The company went through a series of ownerships, becoming part of Bradford-based British Mohair in the 1970s and then being owned by a US company that hit financial problems, before passing through the hands of private owners.

It was during that time that TMAT was acquired by a company that also made cabs for tractors and moved from soundproofing printers to vehicles.

TMAT became part of a private engineering group with operations in Telford that made soundproofing for car makers Bentley and Aston Martin and van manufacturer LDV and another factory in Loughborough.

When LDV collapsed in 2009, after a series of failed rescue attempts, and Aston Martin halted production for 12 weeks because of the impact of the recession, TMAT’s parent group also hit financial problems.

After helping administrators PwC to run the group, Jason Lippitt came up with a plan to buy the business, focus on what it did best and bring its operations together under one roof in Chesterfield. “I knew what the strategy had to be,” says Jason.
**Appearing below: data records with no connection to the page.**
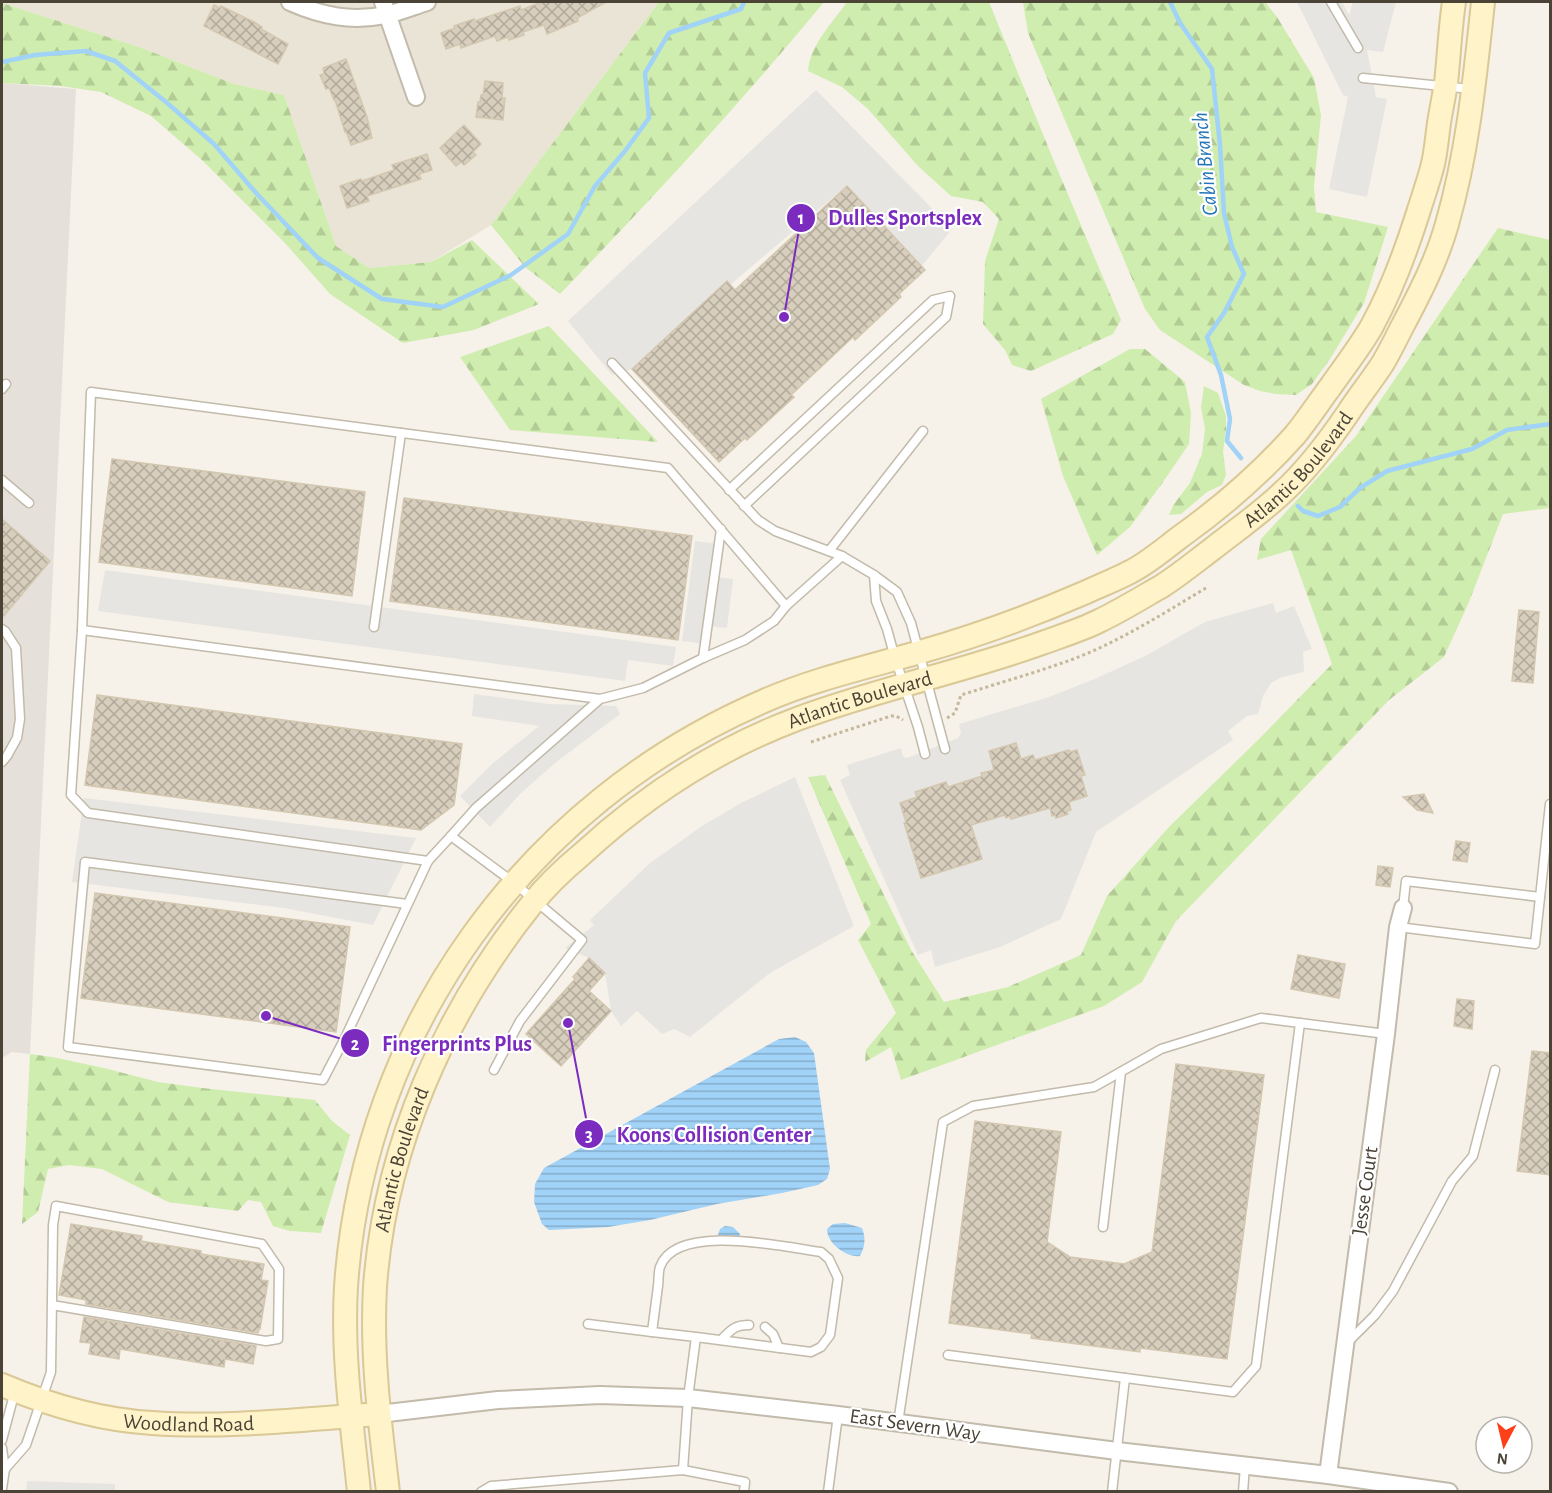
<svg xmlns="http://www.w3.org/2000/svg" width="1552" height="1493" viewBox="0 0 1552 1493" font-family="'Alegreya Sans',sans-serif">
<defs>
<pattern id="forest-firs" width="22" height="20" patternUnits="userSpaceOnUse" patternTransform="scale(1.5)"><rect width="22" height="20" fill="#cfedae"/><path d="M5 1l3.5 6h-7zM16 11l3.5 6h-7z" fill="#b3cc96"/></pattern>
<pattern id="water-rules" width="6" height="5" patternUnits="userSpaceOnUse" patternTransform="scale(1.5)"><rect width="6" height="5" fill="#a1d2f7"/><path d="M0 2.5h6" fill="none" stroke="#85acc9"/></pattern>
<pattern id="building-cross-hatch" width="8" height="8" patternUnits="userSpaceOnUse" patternTransform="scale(1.5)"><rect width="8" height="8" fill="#d8cebd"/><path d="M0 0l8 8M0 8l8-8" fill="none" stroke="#b1a99a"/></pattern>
</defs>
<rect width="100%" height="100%" fill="#f6f2e9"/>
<polygon fill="#eae4d6" points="2,2 659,2 491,225 431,262 369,268 336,246 284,95 234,84 139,47 2,3"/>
<polygon fill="#e5e1da" points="2,83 76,89 30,1054 12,1052 2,1058"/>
<g fill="url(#forest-firs)">
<path d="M659,2h165c-83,101 -173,198 -264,292l-35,-27 -34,-42z"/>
<path d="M847,2h142l64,157 68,161 -8,14 -82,37 -19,-6 -7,-15 -22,-26 2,-63 14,-42 -16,-17 -32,-6 -33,-30 -50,-57 -26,-22 -34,-16c2,-26 25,-49 39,-69z"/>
<polygon points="1023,2 1265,2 1277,17 1314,78 1321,115 1314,186 1316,212 1388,227 1364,303 1330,359 1312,384 1296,395 1276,394 1260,391 1244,385 1160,330 1145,309 1028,33"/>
<polygon points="2,3 139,47 234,84 284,95 336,246 369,268 431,262 472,240 539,304 474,330 403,343 330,294 285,243 203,161 151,116 101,92 61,86 2,83"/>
<polygon points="1498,228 1550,240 1550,508 1503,514 1469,602 1444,657 1389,700 1176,921 1142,982 1104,1006 901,1080 891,1047 865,1062 866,1050 896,1013 858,940 871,924 808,777 825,775 911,950 944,1002 1008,987 1081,955 1107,896 1169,827 1259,739 1332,664 1291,550 1257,560 1261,539 1356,436"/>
<polygon points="549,326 658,442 510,430 460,357"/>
<polygon points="1130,349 1145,349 1185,382 1191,413 1189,444 1163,482 1130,527 1097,555 1063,476 1041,399"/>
<polygon points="1204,386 1218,393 1226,416 1226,431 1223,451 1226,475 1222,485 1207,492 1181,514 1169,515 1174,504 1190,483 1202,454 1205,429 1201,407"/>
<polygon points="30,1054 52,1057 104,1068 158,1082 202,1088 315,1100 332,1121 350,1135 321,1233 290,1231 273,1226 261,1202 248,1200 238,1211 168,1202 102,1169 69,1165 48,1169 38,1212 22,1224"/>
</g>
<g fill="#e7e5e1" fill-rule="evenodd">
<polygon points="1297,2 1342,2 1349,15 1353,2 1396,2 1383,52 1367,50 1376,97 1387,99 1367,197 1329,189 1348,97 1343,95"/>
<polygon points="816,90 952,229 899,294 846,186 632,369 612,375 568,321"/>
<polygon points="695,541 719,544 715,577 733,579 727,628 708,626 706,644 682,641"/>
<polygon points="105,570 676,647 673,666 628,660 625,681 98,611"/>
<path d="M1273,603l3,10 18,-7 18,43 -9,3 1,20 -22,5 -11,6 -8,13 -5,18 -11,2 -19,15 5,9 -137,92 -35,87 -61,28 -65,20 -4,-17 -13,5 -78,-175 10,-5 -3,-10 54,-17 2,9 4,1 51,-20 3,-5 -2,-9 90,-27 48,-19 50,-23 58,-33zM1016,743l5,16 12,-4 2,5 34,-10 1,2 7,-1 8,24 -4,1 6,20 -18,6 -1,12 -11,4 -2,-3h-3l-2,-7 -38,11 -2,-3 -4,2 -1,-3 -34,10 10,35 -60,18 -21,-75 17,-6 -1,-5 30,-9 2,4 34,-11 -1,-3 13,-3 -5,-19z"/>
<polygon points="474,694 549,704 616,706 620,714 555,763 520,794 490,827 460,796 492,764 539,726 472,716"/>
<polygon points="795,777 854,926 770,973 690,1037 674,1029 662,1034 637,1011 621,1026 611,1011 605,973 589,958 565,948 594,925 590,920 650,863 702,826 741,803"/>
<polygon points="84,798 416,838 373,925 284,908 72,882"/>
<polygon points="27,1481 115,1484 115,1491 24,1491 26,1489"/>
</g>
<g fill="url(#water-rules)">
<polygon points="795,1037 806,1042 814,1053 830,1169 827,1179 818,1185 782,1193 717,1204 650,1220 608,1227 549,1230 542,1224 534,1202 535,1184 544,1168 779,1039"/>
<path d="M845,1223l17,5c4,11 3,18 -2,28 -14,2 -33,-13 -33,-27l6,-5z"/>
<polygon points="725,1226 733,1227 740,1234 739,1241 731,1246 724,1242 718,1235 720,1229"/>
</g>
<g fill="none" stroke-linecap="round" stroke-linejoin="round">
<g stroke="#a1d2f7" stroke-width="4.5">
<polyline points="1170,2 1180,23 1212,69 1220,145 1224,213 1232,247 1244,274 1224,313 1207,337 1221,375 1230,419 1227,441 1241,458"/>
<polyline points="2,62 35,55 86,51 115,61 166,102 214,144 257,194 318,258 382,299 443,307 511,275 568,234 595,186 625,151 649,118 645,73 669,33 741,9 744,2"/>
<polyline points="1298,506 1303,511 1318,516 1340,507 1360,488 1387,471 1472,449 1507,430 1550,424"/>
</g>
</g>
<g fill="url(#building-cross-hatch)" stroke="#d4c7b0" stroke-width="1.5">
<polygon points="542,2 606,2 577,18 578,21 547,34 544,25 523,32 524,35 509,40 508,37 497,41 495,36 461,48 460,44 446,49 441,33 455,28 454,26 474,19 475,21 520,6 521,10"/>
<polygon points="214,5 220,8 221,6 254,22 262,27 261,29 288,44 278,64 204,26"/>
<polygon points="346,59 367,117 372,138 351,145 346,131 345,132 335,100 334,100 329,88 326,89 320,75 324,74 323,68"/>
<polygon points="485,81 503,83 502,98 505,98 503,120 476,117 478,102 480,102 481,95 483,95"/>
<polygon points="464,125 481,144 473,152 476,155 464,165 461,162 456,166 440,148"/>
<polygon points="427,154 432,170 419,174 421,179 367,196 369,201 347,208 340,186 361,179 362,181 394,170 392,165"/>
<polygon points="847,186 925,270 899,294 901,297 855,340 853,337 791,395 794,397 747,440 745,438 719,462 632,369 727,281 735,290"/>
<polygon points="112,459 365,492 352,596 99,562"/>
<polygon points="404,498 692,536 678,640 390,601"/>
<polygon points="2,519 50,561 2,618"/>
<polygon points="1519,610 1539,612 1533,683 1512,681"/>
<polygon points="97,695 462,744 454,805 421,830 85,785"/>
<polygon points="1016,743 1021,759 1033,755 1035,760 1069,750 1070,752 1077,750 1085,775 1081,776 1087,796 1069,802 1071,810 1067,811 1068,814 1056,818 1055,815 1052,816 1050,808 1011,819 1010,816 1006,818 1005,815 971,825 982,859 921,878 904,823 906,822 900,803 917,797 915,792 946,782 948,787 982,776 981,773 994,770 989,751"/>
<polygon points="1424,794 1433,813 1417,810 1403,797"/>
<polygon points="1456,841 1470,843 1467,862 1453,860"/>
<polygon points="1378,866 1393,868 1390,887 1376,885"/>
<polygon points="95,893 350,927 336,1032 81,998"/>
<polygon points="1298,955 1345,964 1339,998 1291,989"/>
<polygon points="589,958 605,973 589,991 611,1011 561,1066 526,1034 575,979 573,977"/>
<polygon points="1457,999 1474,1001 1472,1029 1454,1026"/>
<polygon points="1532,1051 1551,1053 1551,1175 1517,1171"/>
<polygon points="1176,1064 1264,1075 1227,1359 1140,1348 1140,1352 1031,1338 1032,1334 949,1323 975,1121 1061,1132 1047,1242 1070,1257 1124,1264 1152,1252"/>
<polygon points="71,1224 142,1236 141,1241 201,1251 201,1254 264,1264 261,1280 268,1281 260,1329 259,1329 258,1333 86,1304 86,1300 59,1295"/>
<polygon points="84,1317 256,1346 253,1364 225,1359 224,1367 120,1349 119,1359 89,1354 91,1343 80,1342"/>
</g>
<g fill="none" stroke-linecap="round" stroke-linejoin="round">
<g stroke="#c2baaa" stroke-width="11">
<g id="lane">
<polyline points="1331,2 1358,48"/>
<polyline points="1363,78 1471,89"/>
<polyline points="612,363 758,520 775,531 842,556 874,575 897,592 911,623 945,749"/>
<polyline points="2,389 6,384"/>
<polyline points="2,480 29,503"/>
<polyline points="729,490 933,300 950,296 946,317 744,506"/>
<polyline points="829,551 923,431"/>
<polyline points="874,575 876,601 887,629 895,658 918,727 925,754"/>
<polyline points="786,606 842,556"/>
<polyline points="374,627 401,433"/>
<polyline points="2,629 5,631 16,648 20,719 17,738 7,756 2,762"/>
<polyline points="82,630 71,795 88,813 428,861 451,836"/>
<polyline points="703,658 721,529"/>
<polyline points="407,904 85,862 68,1047 323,1080 345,1038 428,861"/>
<polyline points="1403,908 1406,881 1540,897"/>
<polyline points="1398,927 1535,944 1550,804"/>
<polyline points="494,1070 520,1021 582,940 513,882 451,836 476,808 600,699 82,630 91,392 668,468 786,606 774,621 745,640 703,658 643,688 600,699"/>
<polyline points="1103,1227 1121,1072"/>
<polyline points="588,1324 652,1332"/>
<polyline points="765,1327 773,1334 779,1348"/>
<path d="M721,1340c10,-10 13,-15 28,-15"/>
<polyline points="1347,1343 1375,1315 1393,1291 1452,1181 1473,1156 1495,1070"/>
<polyline points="948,1355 1233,1392 1256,1366 1300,1023"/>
<polyline points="898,1423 943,1122 973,1106 1094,1087 1161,1049 1261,1018 1386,1034"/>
<polyline points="2,1440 15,1391"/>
<polyline points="2,1448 5,1469 2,1489"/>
<polyline points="5,1469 26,1445 51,1372 53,1225 56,1206 262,1244 279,1269 278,1339 266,1341 52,1305"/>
<path d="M683,1470l5,-72 8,-61 115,15 10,-5 9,-12 8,-57 -9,-19 -8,-7c-36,-5 -145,-30 -161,15 -2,6 -1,13 -2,19 -2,15 -4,30 -6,46l44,5"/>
<polyline points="481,1492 491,1486 683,1470 745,1482 744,1492"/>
<polyline points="828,1492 838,1415"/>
<polyline points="1112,1492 1125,1378"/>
<polyline points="1243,1492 1245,1466"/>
</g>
</g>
<g stroke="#c2baaa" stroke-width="20">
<g id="street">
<path d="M290,2c32,14 61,20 96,13 14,-3 28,-9 41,-13"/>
<polyline points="383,2 416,97"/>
<polyline points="379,1414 498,1400 600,1395 688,1398 838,1415 1117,1451 1328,1475 1449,1492"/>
<polyline points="1328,1475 1386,1034 1398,927 1403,908"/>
</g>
</g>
<g stroke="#dac895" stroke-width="26">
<g id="secondary">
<path id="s1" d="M2,1385c47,20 98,35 150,38 71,5 143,-3 214,-8"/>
<path d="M359,1492c-7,-68 -17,-136 -13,-205 17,-258 181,-484 418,-586 50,-22 104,-34 156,-49 56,-16 111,-36 164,-59 15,-7 31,-13 46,-21 18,-9 34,-23 50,-35 42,-30 81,-64 115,-102 13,-16 24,-33 36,-49 14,-20 29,-39 41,-60 19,-35 34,-75 46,-113 5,-16 11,-33 15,-49 3,-13 4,-27 6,-41 2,-13 5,-27 7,-40 3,-27 4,-54 8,-81"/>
<path id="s2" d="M388,1492c-8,-68 -17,-136 -13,-205 10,-140 69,-273 156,-382 15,-19 33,-36 51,-51 63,-58 135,-105 215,-135 80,-30 165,-47 245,-76 19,-7 39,-13 57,-22 21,-10 42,-23 63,-35 17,-11 33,-24 49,-36 24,-19 50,-37 72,-58 25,-23 46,-51 65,-79 11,-17 24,-33 35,-50 7,-12 13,-24 19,-36 18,-34 35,-67 45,-103 21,-73 28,-147 36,-222"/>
</g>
</g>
<g stroke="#c5b79a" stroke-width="3" stroke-dasharray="3 3" stroke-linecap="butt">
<path d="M947,718l8,-5 6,-18c38,-12 77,-23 115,-37 46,-18 88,-45 130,-70"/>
<polyline points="811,742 891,716 896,716 903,720"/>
</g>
<use href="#lane" stroke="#fff" stroke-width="8"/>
<use href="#street" stroke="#fff" stroke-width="16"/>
<use href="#secondary" stroke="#fff3ca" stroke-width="22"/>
</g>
<g text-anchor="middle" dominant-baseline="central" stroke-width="4.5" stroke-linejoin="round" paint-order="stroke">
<g font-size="21" fill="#4a4336" stroke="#fff">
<text stroke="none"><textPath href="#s2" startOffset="1522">Atlantic Boulevard</textPath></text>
<text stroke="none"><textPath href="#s2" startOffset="1018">Atlantic Boulevard</textPath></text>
<text stroke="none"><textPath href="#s2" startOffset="336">Atlantic Boulevard</textPath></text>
<text transform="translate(1365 1191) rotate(-82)">Jesse Court</text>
<text stroke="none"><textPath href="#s1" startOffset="192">Woodland Road</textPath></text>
<text transform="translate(915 1425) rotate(8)">East Severn Way</text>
</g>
<g font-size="22" font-style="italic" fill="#2476b8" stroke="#fff">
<text transform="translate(1205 164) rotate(-96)">Cabin Branch</text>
</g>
</g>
<path fill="none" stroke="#7b2cbf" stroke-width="2" d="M784 317L801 218M266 1016L355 1043M568 1023L589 1134"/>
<g fill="#7b2cbf" stroke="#fff" stroke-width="2">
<circle cx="784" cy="317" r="6"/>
<circle cx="266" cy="1016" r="6"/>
<circle cx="568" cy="1023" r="6"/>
<circle cx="801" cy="218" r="15"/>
<circle cx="355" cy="1043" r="15"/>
<circle cx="589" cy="1134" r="15"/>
</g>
<g font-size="18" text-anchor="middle" font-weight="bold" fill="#fff">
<text x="801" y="224">1</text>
<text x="355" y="1050">2</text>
<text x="589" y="1141">3</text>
</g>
<g font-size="22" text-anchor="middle" font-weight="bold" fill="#7b2cbf" stroke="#fff" stroke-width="4.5" stroke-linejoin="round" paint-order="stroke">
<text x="905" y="225">Dulles Sportsplex</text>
<text x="457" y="1051">Fingerprints Plus</text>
<text x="714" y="1142">Koons Collision Center</text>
</g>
<rect width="1552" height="1493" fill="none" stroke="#4a4336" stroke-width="6"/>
<g transform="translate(1504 1445) rotate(187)"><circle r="28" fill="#ffffff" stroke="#b7b4af" stroke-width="1.5"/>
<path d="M0-4.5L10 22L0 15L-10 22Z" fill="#ff3f17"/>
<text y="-9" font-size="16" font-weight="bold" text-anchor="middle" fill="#4a4336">N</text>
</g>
</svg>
“The best thing we could do was ‘stick to our knitting’ and concentrate on soundproofing tractors. We knew what we were going to make, we knew who was going to buy it and why they should buy it.”

Jason was sure that TMAT had the products that demanding, blue-chip customers like JCB, Caterpillar, Case New Holland and John Deere required, but the company had been held back by being starved of investment.

“There had been no investment in skills and the business was dramatically undercapitalised,” Jason recalls.

A search for financial backers ended in a deal with Advent Partners, the private investment group that specialises in providing working capital to assist the growth and development of Midlands-based manufacturing SMEs.

“I can’t speak highly enough of them,” says Jason. “They were there when no-one else was there for me.

“We capitalised the business and started making proper money.

“Since then we have invested heavily in the site. We have done our best to up-skill our people, bought new plant and equipment for the shop floor and built a new development lab.

“Every single person, from management to cleaners, has been trained and about two per cent of our revenue is going back into research and development – probably more as we have some exciting projects coming up.”